Quickstart Guide

First beta release is a homemade implementation of the features in the Task Parallel Library.

There are two distinct ways of using the library. One is reletively easy to refactor into exsting code, as it allows you to write much the same as if you were not writing parallel code, the other offers better performance.

The easiest way to use ParallelTasks, is with the static methods provided by the Tasked class. This class provides method to create and start a task or future, and methods to perform for, foreach, and while loops in parallel.

Example 1:
You have a method that you want to run asyncronously:

// sequential call
DoWork();
// asyncronous call
Tasked.Do(DoWork);

The Tasked.Do() method returns a DelegateTask object. You can keep a reference, and call Wait() when you need the task to be completed. Wait() will cause the calling thread to block until the task is complete (this task, or other tasks, may be executed in the Wait() call).

// Start some work to do on another processor (if available)
Task work = Tasked.Do(DoWork);
// Do something else while the task is being processed
DoSomethingElse();
// I need the task to be done here before I can continue, so Wait() on it.
task.Wait();

Generic overloads for Do() allow you to start methods that take a single parameter.

There are also overloads for Tasked.Do() which return a Future<T>. A future accepts a method that returns a value, and stores the result in the futures' Result property. This property can be read at any time after the future is started, as the task will be waited upon if it is not already complete.

Example 2:
You have a loop which goes though an array of AI units, and calls Update() on each one. You realize that each AIs' update call is independent of each other, and could be done in parallel.

// Original sequential loop.
for (int i = 0; i < units.Length; i++)
{
	units[i].Update();
}
// New parallel loop.
Tasked.For(0, units.Length, delegate (int i)
{
	units[i].Update();
});

On a single core, the loop will just behave like the sequential loop. If you have 2 cores, and the second core is not busy, the loop will be executed by both cores, with each core taking some of the iterations. This is automatically load balanced. If one iteration takes a very long time, another core will continue to process any remaining iterations.

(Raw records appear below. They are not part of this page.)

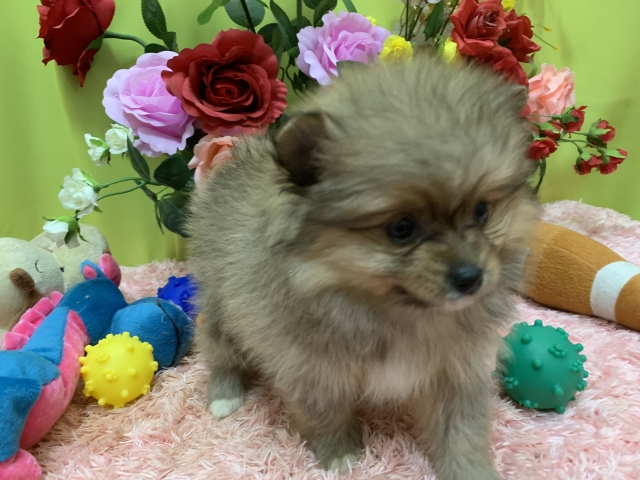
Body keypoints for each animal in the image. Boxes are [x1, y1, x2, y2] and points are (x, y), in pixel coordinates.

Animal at [187, 54, 540, 479]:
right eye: (401, 229)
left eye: (482, 211)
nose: (471, 278)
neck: (398, 313)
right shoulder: (312, 369)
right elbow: (326, 415)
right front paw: (339, 454)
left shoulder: (456, 370)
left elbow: (461, 432)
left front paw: (472, 471)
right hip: (222, 307)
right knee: (217, 346)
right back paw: (224, 396)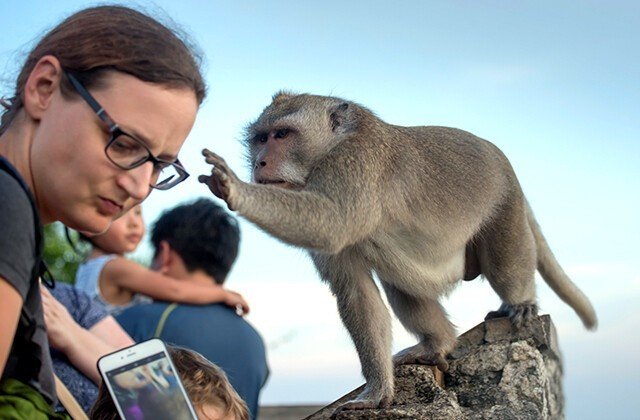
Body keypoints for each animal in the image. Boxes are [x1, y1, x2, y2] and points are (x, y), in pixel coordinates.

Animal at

You have probably noticed those delegates. The methods in Tasked may be easy to use, but do not give the best performance due to the delegates and heap allocations made every call.

The more involved way to use the library is to create your own Task classes, and override the PerformAction method.

Example 3:
class AiTask : Task
{
	AI unit;
	
	public AITask(AI unit)
	{
		this.unit = unit;
	}
	
	protected override PerformAction()
	{
		unit.Update();
	}
}

You would instantiate one of these tasks for each AI when your game loads, and call Start() on each one when you want the tasks to begin processing. You can register with the Completed event, or call Wait() when you need the task to be complete.

A task can be re-started once it has completed, or been cancelled (by calling Cancel()).

Custom task classes allow you to avoid the delegate calls and extra allocations associated with the static Tasked methods.


ParallelTasks makes writing parallel code easier, but you still need to be careful that what goes on in your AI.Update() method is thread-safe; meaning that updates from different AIs can run at the same time without messing with each other.